Wednesday, February 15, 2012

Psalm 23: The Loving Providence of God

In my personal devotional time lately, I've been reading Psalm 23. When you think about Psalm 23, thanks to Hollywood, what typically comes to mind are funerals and famous last words. Yet, over the last few weeks, I began to see that this Psalm is more than what it normally gets passed off as. Far from being a dour and dirgey Psalm, it is much more fitting to be understood as a testimony of God's providence and blessing in the life of the Christian.
The Lord is my shepherd; I shall not want.
He makes me lie down in green pastures.
He leads me beside still waters.
He restores my soul.
He leads me in paths of righteousness for his name's sake.
Here we have the common motif of God as the Good Shepherd, who care for his flock. David is lead by the Lord to still waters and green pastures. More than just pretty imagery, David uses it as metaphor for the spiritual reality: God restores his soul and leads him along the path of righteousness. His spiritual needs are taken care of so that he has none: I shall not want. To the Christian, God provides just as much as he did for David. Through Christ, our sinful souls are restored, and the Spirit guides and sanctifies us, taking us along the path of righteousness.
Even though I walk through the valley of the shadow of death,
I will fear no evil, for you are with me;
Your rod and your staff, they comfort me.
It is important to note that the path of righteousness often requires us to walk through trials and temptations in the Valley of the Shadow of Death. The Christian life does not promise a life of ease and luxury. As Peter wrote in his First Epistle, "But even if you should suffer for righteousness' sake, you will be blessed....For it is better to suffer for doing good, if that should be God's will, than for doing evil." In times of trouble and trial, our God is ever with us, our constant help and salvation. The loving corrections of the Good Shepherd comfort us in our trials, giving us the consolation that the not only is God with us to rebuke us, but that he works even those trials to our gain.
You prepare a table before me in the presence of my enemies;
You anoint my head with oil; my cup overflows.
Surely goodness and mercy shall follow me all the days of my life,
And I shall dwell in the house of the Lord forever.
Even when we are surrounded by evil, the Lord still provides our daily bread. Moreover, he blesses us, and gives us in abundance that which we need. In light of all this David arrives at a clear conclusion: "Surely goodness and mercy shall follow me all the days of my life." Looking back over the course of the Christian's life, the regular blessings of God should cause you to look to the future with the firm conviction that the very same God will continue to bless you and supply your needs, all the days of your life. Looking beyond this life, David peers into eternity: "And I shall dwell in the house of the Lord forever." Such was his hope, and so is it ours also.

2 comments:

Elizabeth said...

Looking back over the course of the Christian's life, the regular blessings of God should cause you to look to the future with the firm conviction that the very same God will continue to bless you and supply your needs, all the days of your life.

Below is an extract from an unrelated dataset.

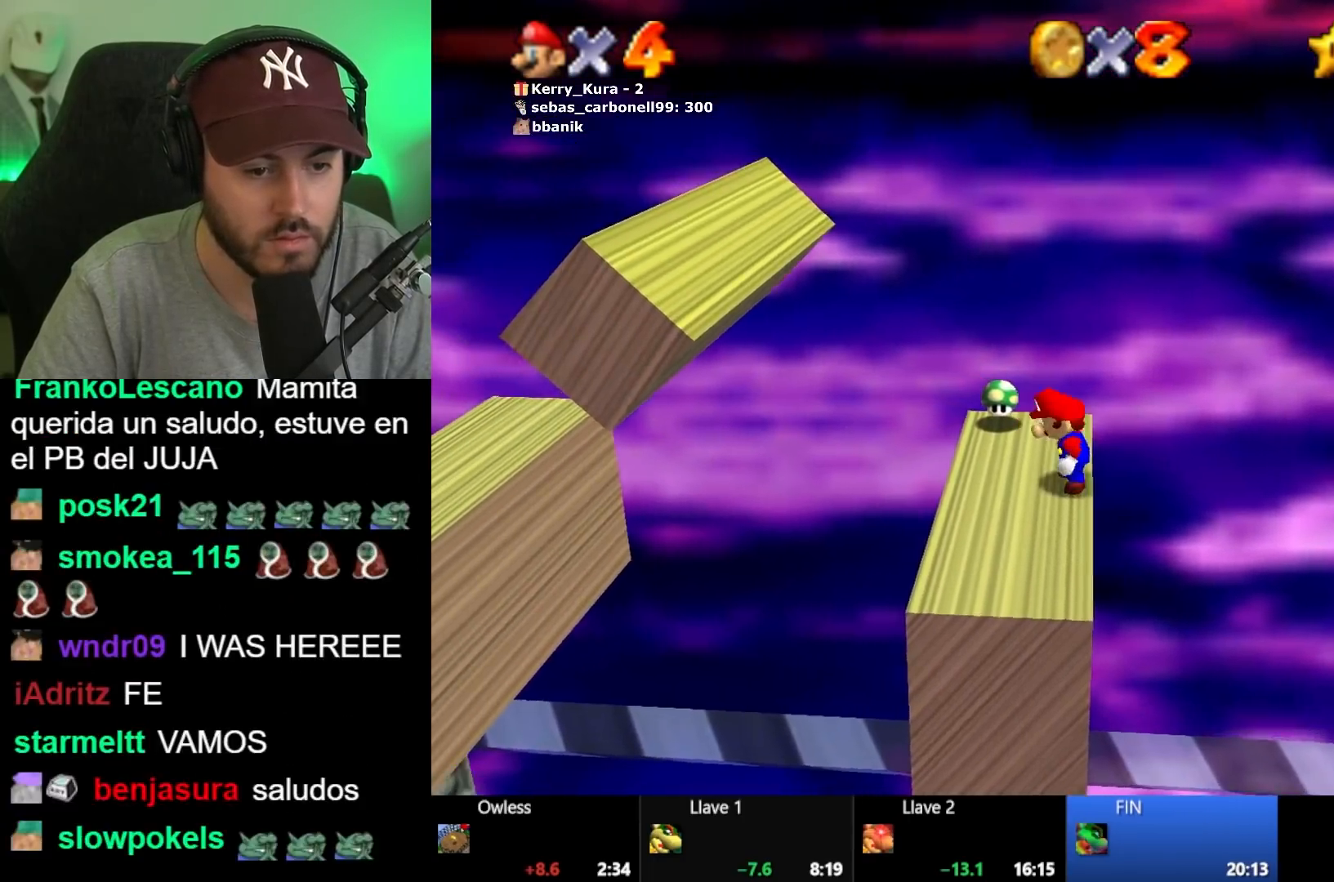
{"buttons": [], "left_stick": "left", "right_stick": "center", "events": [[233, "A", "down"], [250, "X", "down"], [350, "A", "up"], [350, "X", "up"], [383, "left_stick", "left"]]}
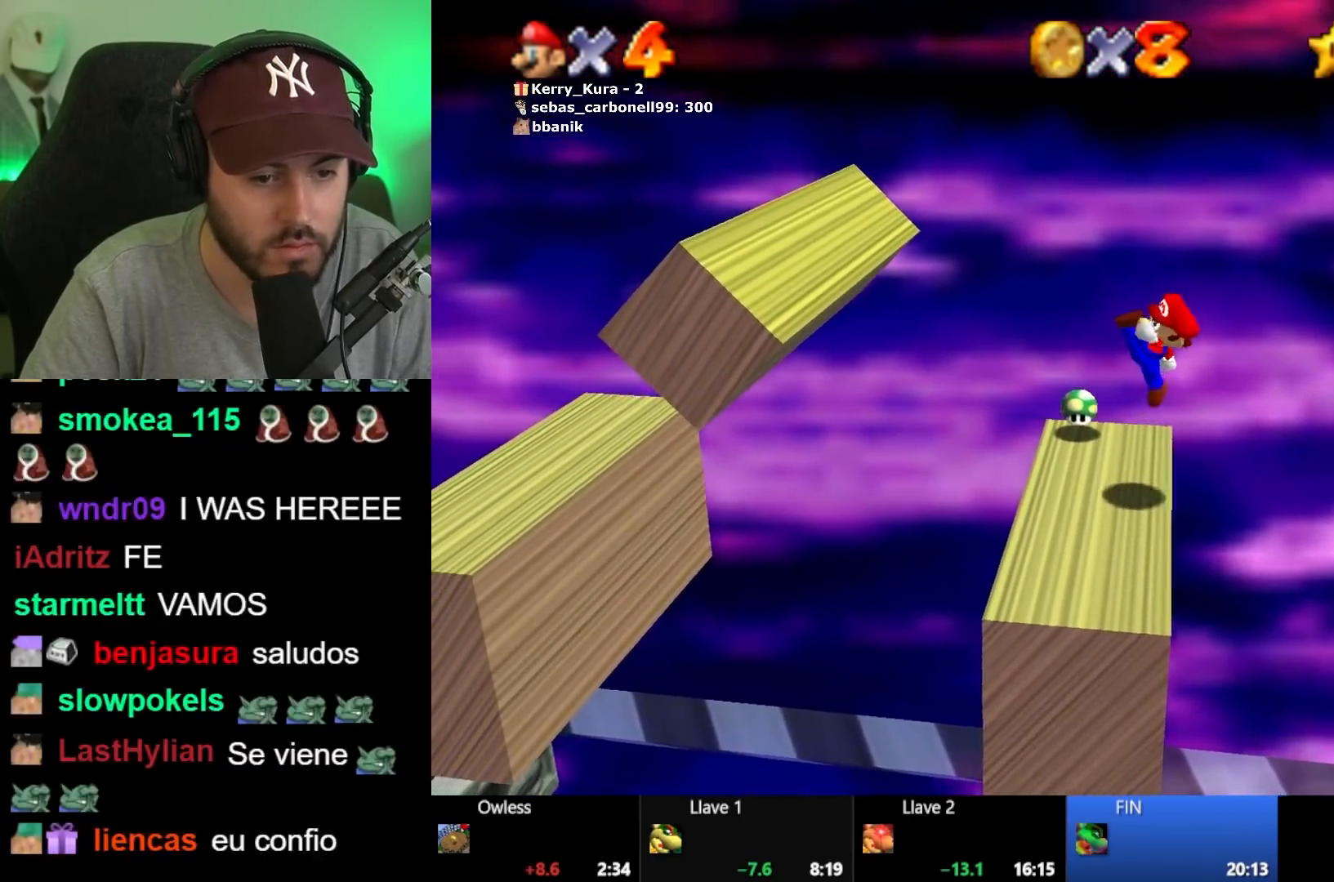
{"buttons": ["A"], "left_stick": "left", "right_stick": "center", "events": [[183, "A", "down"]]}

I know this truth; I have seen it time and time again in my life, yet it's the one I always forget. Every time I start to worry (usually about money) I have to remind myself that He owns cattle on a thousand hills--God will provide. Maybe not in the way I thought (or even like) but He will provide.

Jacob said...

Definitely. I've yet to go hungry or thirst, yet to not have a roof over my head and a place to sleep, and yet to not have anyone to turn to for help.